Se le tasse spremono hotel e negozi in crisi per il Covid, il timore è che gli unici a potersi permettere di continuare a gestirli in piena pandemia Covid saranno gli imprenditori cinesi che le tasse non le pagano. Si torna a parlare del metodo “apri e chiudi”.
Qui sotto potete trovare l’intervista completa con l’intervento di Giovanni Mainolfi, Comandante Regionale della Guardia di Finanza per il Veneto, ospite di VeneziaRadioTV.
Come si evince non si tratta di voler essere o meno complottisti e vedere nel Covid una strategia di potenziamento dell’economia cinese.
Senza voler cadere in facili luoghi comuni sui cinesi che non pagano le tasse, ecco i numeri riportati da Mainolfi della GdF:
- oltre 10000 imprenditori cinesi in Italia;
- un volume di affari di 33 milioni euro;
- solo a Venezia 850 attività, tra negozi e hotel ma anche agenzie di viaggio, sono gestite da cinesi (nel 1998 erano appena 45);
- più del 60% delle attività cinesi del Veneto dichiarano appena 5000 euro all’anno;
- quasi 570 milioni d ricavi che finiscono in gran parte in Cina bypassando il Fisco italiano.
Il numero di attività cinesi a Venezia, ipotizzano alcuni, è tale da far pensare che non si tratti di iniziative autonome e indipendenti ma di un progetto comune, di un piano a lungo termine per la gestione del turismo locale. Peraltro la media sopra riportata è sottostimata rispetto alla realtà perché non tiene conto dei casi in cui il passaggio di proprietà – da un imprenditore veneziano ad uno cinese – viene fatto in nero e non registrato regolarmente. Ed anche tra le operazioni in regola una parte non viene tracciata dalla Guardia di Finanza perché derivante da commesse estere.
Come contrastare il metodo apri e chiudi dei cinesi che non pagano le tasse
Il metodo utilizzato è stato ribattezzato “apri e chiudi” perché l’attività viene ufficialmente cessata entro tre anni dall’apertura impedendo alle autorità di eseguire i controlli fiscali posto che il titolare fa perdere le tracce. Il tutto in violazione dell’articolo 53 della Costituzione: il fine sociale dell’attività economica viene del tutto a mancare.
La soluzione per contenere questo sistema e i suoi effetti dannosi potrebbe essere quella di imporre un principio di solidarietà nel pagamento delle tasse d’impresa. Più semplicemente: se non si riesce a rintracciare il titolare, saranno tenuti al versamento i soggetti che in suo nome e per suo conto esercitano l’attività commerciale.
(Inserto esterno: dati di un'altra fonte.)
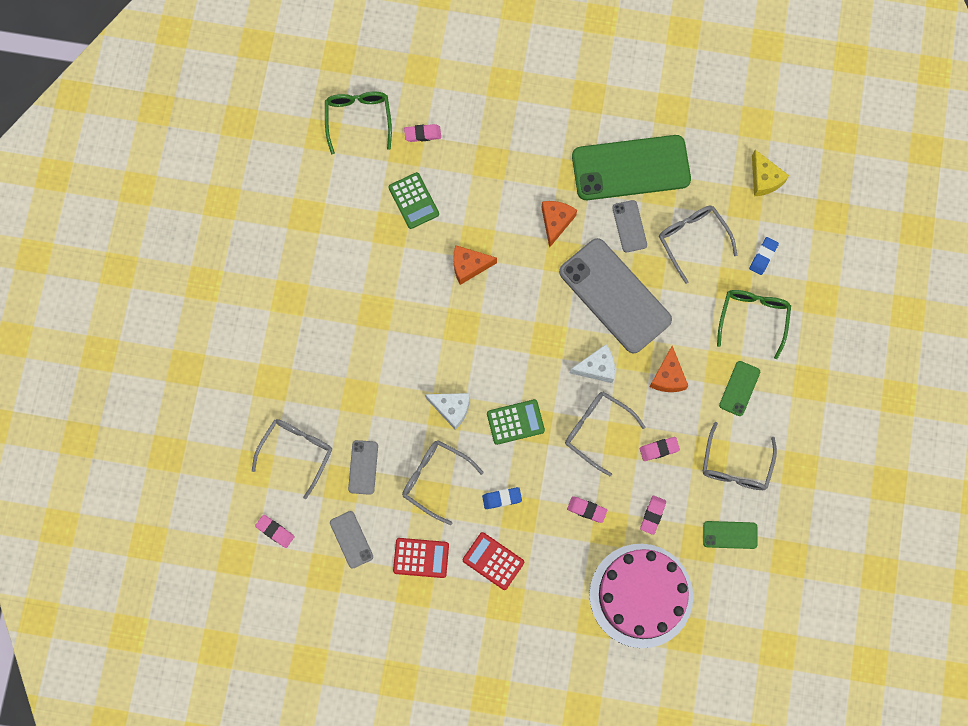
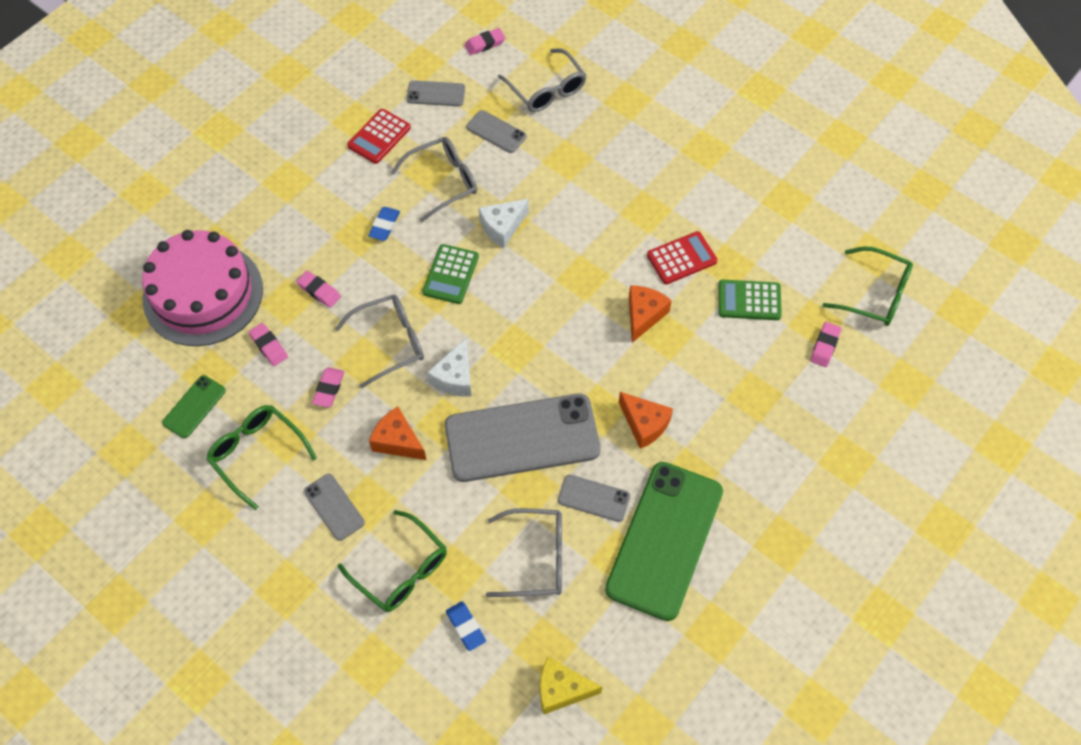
camera: 120 degrees right, 15 degrees down
(493, 561) = (332, 190): red calculator -> red calculator (681, 258)
(586, 510) = (319, 291): pink eraser -> pink eraser turned 75 degrees clockwise
(736, 465) = (257, 454): grey glasses -> green glasses
(739, 388) = (334, 507): green phone -> grey phone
E il titolare della licenza diventerebbe responsabile anche di eventuali reati commessi dai gestori del banco.
Altra proposta per prevenire certe dinamiche, potrebbe essere di imporre a chi voglia aprire un’attività economica in Italia senza poter fornire garanzie di esperienza e professionalità nel settore, il versamento di una cauzione di uno o due anni a favore dello Stato.